*** Excerpted data

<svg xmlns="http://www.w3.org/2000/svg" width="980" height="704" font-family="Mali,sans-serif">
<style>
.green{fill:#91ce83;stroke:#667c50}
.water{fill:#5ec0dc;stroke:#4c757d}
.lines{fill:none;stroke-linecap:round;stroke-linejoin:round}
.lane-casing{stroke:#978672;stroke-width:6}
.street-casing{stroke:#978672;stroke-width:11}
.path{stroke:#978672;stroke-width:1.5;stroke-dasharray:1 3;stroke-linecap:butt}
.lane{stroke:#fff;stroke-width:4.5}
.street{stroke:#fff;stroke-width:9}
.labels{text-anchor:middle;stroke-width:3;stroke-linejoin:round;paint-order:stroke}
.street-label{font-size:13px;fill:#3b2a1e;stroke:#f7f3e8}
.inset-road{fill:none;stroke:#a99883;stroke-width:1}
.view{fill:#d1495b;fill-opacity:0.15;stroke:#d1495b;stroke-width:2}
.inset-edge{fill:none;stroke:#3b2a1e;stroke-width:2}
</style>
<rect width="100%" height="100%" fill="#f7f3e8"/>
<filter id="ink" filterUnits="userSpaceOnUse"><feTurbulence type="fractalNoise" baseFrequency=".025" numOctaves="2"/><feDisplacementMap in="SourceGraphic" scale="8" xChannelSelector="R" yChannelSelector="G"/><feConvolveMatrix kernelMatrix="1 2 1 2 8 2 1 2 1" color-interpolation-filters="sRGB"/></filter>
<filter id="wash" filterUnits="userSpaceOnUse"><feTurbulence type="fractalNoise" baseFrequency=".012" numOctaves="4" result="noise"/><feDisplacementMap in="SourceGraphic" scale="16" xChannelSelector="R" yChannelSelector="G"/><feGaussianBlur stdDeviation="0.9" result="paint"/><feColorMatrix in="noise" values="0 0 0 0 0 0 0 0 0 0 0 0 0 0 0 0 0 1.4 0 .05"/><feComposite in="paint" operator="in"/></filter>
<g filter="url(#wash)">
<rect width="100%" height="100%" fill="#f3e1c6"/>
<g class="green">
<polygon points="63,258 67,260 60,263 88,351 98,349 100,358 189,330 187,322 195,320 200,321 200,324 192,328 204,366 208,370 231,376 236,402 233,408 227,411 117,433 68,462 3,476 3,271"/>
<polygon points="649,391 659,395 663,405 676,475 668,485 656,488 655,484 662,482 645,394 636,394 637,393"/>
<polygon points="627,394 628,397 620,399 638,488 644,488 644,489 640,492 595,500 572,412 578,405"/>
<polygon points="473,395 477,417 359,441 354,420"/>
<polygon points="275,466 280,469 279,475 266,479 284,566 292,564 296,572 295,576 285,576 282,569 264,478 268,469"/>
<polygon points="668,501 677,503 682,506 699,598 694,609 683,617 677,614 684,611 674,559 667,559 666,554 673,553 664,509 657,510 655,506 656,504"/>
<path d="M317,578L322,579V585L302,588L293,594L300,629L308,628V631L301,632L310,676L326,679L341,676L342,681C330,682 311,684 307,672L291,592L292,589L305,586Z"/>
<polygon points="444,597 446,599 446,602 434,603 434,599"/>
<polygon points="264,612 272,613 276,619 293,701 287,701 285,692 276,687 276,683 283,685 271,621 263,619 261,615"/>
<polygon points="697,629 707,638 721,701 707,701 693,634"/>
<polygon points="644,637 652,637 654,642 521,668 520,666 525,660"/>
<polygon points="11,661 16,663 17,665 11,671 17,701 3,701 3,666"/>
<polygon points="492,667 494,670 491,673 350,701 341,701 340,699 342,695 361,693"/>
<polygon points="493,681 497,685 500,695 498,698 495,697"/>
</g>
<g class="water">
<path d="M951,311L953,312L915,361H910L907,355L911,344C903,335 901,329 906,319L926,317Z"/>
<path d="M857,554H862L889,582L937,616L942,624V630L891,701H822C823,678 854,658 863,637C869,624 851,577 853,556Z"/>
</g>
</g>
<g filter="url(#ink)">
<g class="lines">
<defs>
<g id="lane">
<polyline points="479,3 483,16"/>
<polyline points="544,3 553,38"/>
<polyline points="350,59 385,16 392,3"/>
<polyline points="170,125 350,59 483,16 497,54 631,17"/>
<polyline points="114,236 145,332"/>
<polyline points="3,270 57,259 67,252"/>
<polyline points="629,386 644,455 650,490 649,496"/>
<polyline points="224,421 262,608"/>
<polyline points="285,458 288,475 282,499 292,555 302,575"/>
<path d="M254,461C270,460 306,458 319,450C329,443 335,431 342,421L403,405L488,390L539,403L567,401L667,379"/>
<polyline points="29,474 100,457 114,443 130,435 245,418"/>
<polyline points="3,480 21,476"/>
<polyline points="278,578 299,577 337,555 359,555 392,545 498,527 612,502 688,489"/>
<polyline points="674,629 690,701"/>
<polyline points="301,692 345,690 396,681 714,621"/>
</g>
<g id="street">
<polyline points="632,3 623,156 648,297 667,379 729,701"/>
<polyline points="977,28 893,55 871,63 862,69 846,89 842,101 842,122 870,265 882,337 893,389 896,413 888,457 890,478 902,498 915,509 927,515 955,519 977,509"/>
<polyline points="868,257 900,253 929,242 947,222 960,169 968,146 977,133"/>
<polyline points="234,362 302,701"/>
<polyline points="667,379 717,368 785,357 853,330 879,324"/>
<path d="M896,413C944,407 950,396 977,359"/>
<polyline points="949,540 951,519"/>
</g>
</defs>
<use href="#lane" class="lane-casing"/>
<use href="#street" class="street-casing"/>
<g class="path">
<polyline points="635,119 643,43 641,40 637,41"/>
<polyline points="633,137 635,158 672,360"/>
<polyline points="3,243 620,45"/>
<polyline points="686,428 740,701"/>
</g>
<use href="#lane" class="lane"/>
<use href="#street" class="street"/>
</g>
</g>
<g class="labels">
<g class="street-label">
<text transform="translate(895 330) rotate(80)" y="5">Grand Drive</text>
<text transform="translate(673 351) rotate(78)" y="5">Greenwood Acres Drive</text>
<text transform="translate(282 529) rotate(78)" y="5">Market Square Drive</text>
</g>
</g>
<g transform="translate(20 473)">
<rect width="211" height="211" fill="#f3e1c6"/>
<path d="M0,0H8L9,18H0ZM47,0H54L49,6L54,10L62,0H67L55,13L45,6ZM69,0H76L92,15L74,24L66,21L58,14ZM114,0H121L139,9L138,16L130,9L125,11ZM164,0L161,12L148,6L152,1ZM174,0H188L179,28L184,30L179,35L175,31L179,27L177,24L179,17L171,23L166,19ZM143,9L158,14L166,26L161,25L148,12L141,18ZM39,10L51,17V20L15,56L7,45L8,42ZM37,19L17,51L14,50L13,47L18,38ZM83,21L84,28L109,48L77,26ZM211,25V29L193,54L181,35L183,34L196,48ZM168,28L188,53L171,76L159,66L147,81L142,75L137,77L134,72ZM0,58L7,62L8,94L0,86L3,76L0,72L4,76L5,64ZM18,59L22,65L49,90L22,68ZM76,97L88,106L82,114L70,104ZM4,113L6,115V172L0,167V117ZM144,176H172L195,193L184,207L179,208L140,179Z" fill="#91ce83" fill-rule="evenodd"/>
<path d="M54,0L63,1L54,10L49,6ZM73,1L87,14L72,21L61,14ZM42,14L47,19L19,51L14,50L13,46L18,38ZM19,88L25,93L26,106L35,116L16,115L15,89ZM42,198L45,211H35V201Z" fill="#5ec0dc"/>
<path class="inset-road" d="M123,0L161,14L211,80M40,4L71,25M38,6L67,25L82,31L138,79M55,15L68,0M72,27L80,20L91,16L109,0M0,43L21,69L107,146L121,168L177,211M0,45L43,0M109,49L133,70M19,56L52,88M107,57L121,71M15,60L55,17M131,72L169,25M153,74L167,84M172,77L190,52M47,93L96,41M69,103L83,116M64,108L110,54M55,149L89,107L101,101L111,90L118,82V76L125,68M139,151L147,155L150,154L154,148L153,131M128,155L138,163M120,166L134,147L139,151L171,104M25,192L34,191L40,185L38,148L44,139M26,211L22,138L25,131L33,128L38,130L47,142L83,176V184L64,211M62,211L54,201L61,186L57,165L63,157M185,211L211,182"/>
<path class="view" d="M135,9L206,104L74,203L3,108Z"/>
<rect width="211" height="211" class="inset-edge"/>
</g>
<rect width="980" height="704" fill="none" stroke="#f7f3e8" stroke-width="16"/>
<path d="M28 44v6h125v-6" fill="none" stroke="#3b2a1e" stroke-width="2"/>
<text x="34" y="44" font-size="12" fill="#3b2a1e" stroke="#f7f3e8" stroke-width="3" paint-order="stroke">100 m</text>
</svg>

******

### Directions
Scan the lines above for "linecap", then copy every one that has it.

### Solution to this task
.lines{fill:none;stroke-linecap:round;stroke-linejoin:round}
.path{stroke:#978672;stroke-width:1.5;stroke-dasharray:1 3;stroke-linecap:butt}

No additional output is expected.